- [Explore the material]
1. List every title of a novel or film that the post below names.
2. Answer these questions from the post below, one answer per line with the matching letter.
(a) In what year was Alexander Key's original novel published?
(b) In what real-life school is Tom Brown's School Days set?
(c) What is the name of the establishment in Nicholas Nickleby?
3. Reproduce word for word the stretch of the post below from "Parallels in other's" through "1968 original novel.".

** Opening Text segment block **

Parallels in other's fiction to that of JKR.
John
oriondruid at gmail.com
Wed Jun 12 00:37:13 UTC 2013
No: HPFGUIDX 192427
--- In HPforGrownups at yahoogroups.com, Bart Lidofsky <bart at ...> wrote:
>
> Snipped.
>
> Bart:
> I said "Escape to Witch Mountain"; "Race To Witch Mountain" was a 3rd
> hand copy, and diverged greatly from the original novel. Alexander Key
> was accused by many of copying Henderson in his 1968 original novel.
>
John: I'm sorry about that title mix up Bart, it didn't register and even if it had I must admit that I might not have noticed the difference. I have not read the book but certainly have seen the film, which whilst far from a cinematic 'masterpiece' is none the less an entertaining juvenile movie that I myself, even though in my dotage, enjoyed. :o)
> John:
> > Even the concept of the 'boarding school story' as used by JKR is one that has been around a while.
>
> Bart:
> I read several of those in the late 1960's. The Id/Ego/Superego trio was
> also rather common in popular literature as well.
>
John:
Regarding 'boarding school stories' they date back quite a way, of course long before the time you read some in the 1960's. Charles Dicken's Nicholas Nickleby of course has a lot about a fairly awful establishment of that type called Dotheboys Hall, and at a guess I'd say the genre of the British 'boarding school story' probably reached it's peak in the 1920-1930's, but carried on as a quite common genre into the 1950's at least. Hogwarts is just another, but supremely brilliant recent 'variation on a theme'. :o)
Many such tales feature school bullies as characters. Crabbe and Goyle the hulking greedy sidekicks of Draco Malfoy are fairly typical of the bullies these stories tend to portray even though they are wizards. However they also include elements of the more comic, fat and greedy boarding school boy Billy Bunter. But some boarding school bullies like Flashman in the story Tom Brown's School Days, which was set in the real life Rugby School are an even worse and a more extreme threat than the two famous Harry Potter bullies and their leader Draco ever were to younger pupils.

** Closing Text segment block **
** Opening Dataset content block **

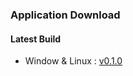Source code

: ### Application Download
#### Latest Build
- Window & Linux : [v0.1.0](https://github.com/AvatarWan/GoogleTranslator/releases)
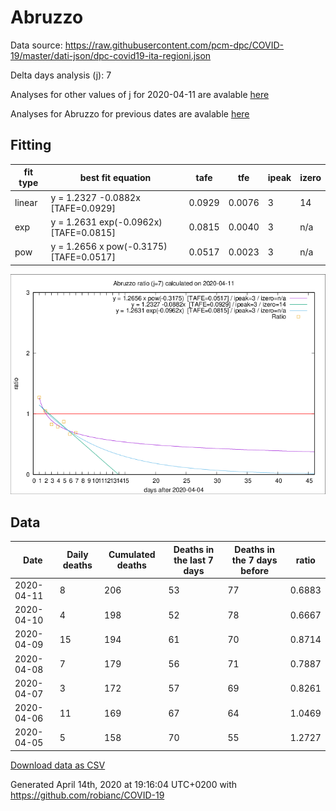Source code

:# Abruzzo

Data source: https://raw.githubusercontent.com/pcm-dpc/COVID-19/master/dati-json/dpc-covid19-ita-regioni.json

Delta days analysis (j): 7

Analyses for other values of j for 2020-04-11 are avalable [here](../2020-04-11/README.md)

Analyses for Abruzzo for previous dates are avalable [here](../README.md)

## Fitting 
|fit type|best fit equation|tafe|tfe|ipeak|izero|
|-------|-----|--------|------|---|---|
|linear|y = 1.2327 -0.0882x  [TAFE=0.0929]|0.0929|0.0076|3|14|
|exp|y = 1.2631 exp(-0.0962x)  [TAFE=0.0815]|0.0815|0.0040|3|n/a|
|pow|y = 1.2656 x pow(-0.3175)  [TAFE=0.0517]|0.0517|0.0023|3|n/a|

![Plot](COVID-19_abruzzo_j7_2020-04-11.png)

## Data
|Date|Daily deaths|Cumulated deaths|Deaths in the last 7 days|Deaths in the 7 days before|ratio|
|----|----------|-----------|-------|--------------------|-----|
|2020-04-11|8|206|53|77|0.6883|
|2020-04-10|4|198|52|78|0.6667|
|2020-04-09|15|194|61|70|0.8714|
|2020-04-08|7|179|56|71|0.7887|
|2020-04-07|3|172|57|69|0.8261|
|2020-04-06|11|169|67|64|1.0469|
|2020-04-05|5|158|70|55|1.2727|

[Download data as CSV](COVID-19_abruzzo_j7_2020-04-11.csv)

Generated April 14th, 2020 at 19:16:04 UTC+0200 with https://github.com/robianc/COVID-19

** Closing Dataset content block **

- [Exercise results]
1.
Escape to Witch Mountain
Race To Witch Mountain
Nicholas Nickleby
Tom Brown's School Days

2.
(a) 1968
(b) Rugby School
(c) Dotheboys Hall

3.
Parallels in other's fiction to that of JKR.
John
oriondruid at gmail.com
Wed Jun 12 00:37:13 UTC 2013
No: HPFGUIDX 192427
--- In HPforGrownups at yahoogroups.com, Bart Lidofsky <bart at ...> wrote:
>
> Snipped.
>
> Bart:
> I said "Escape to Witch Mountain"; "Race To Witch Mountain" was a 3rd
> hand copy, and diverged greatly from the original novel. Alexander Key
> was accused by many of copying Henderson in his 1968 original novel.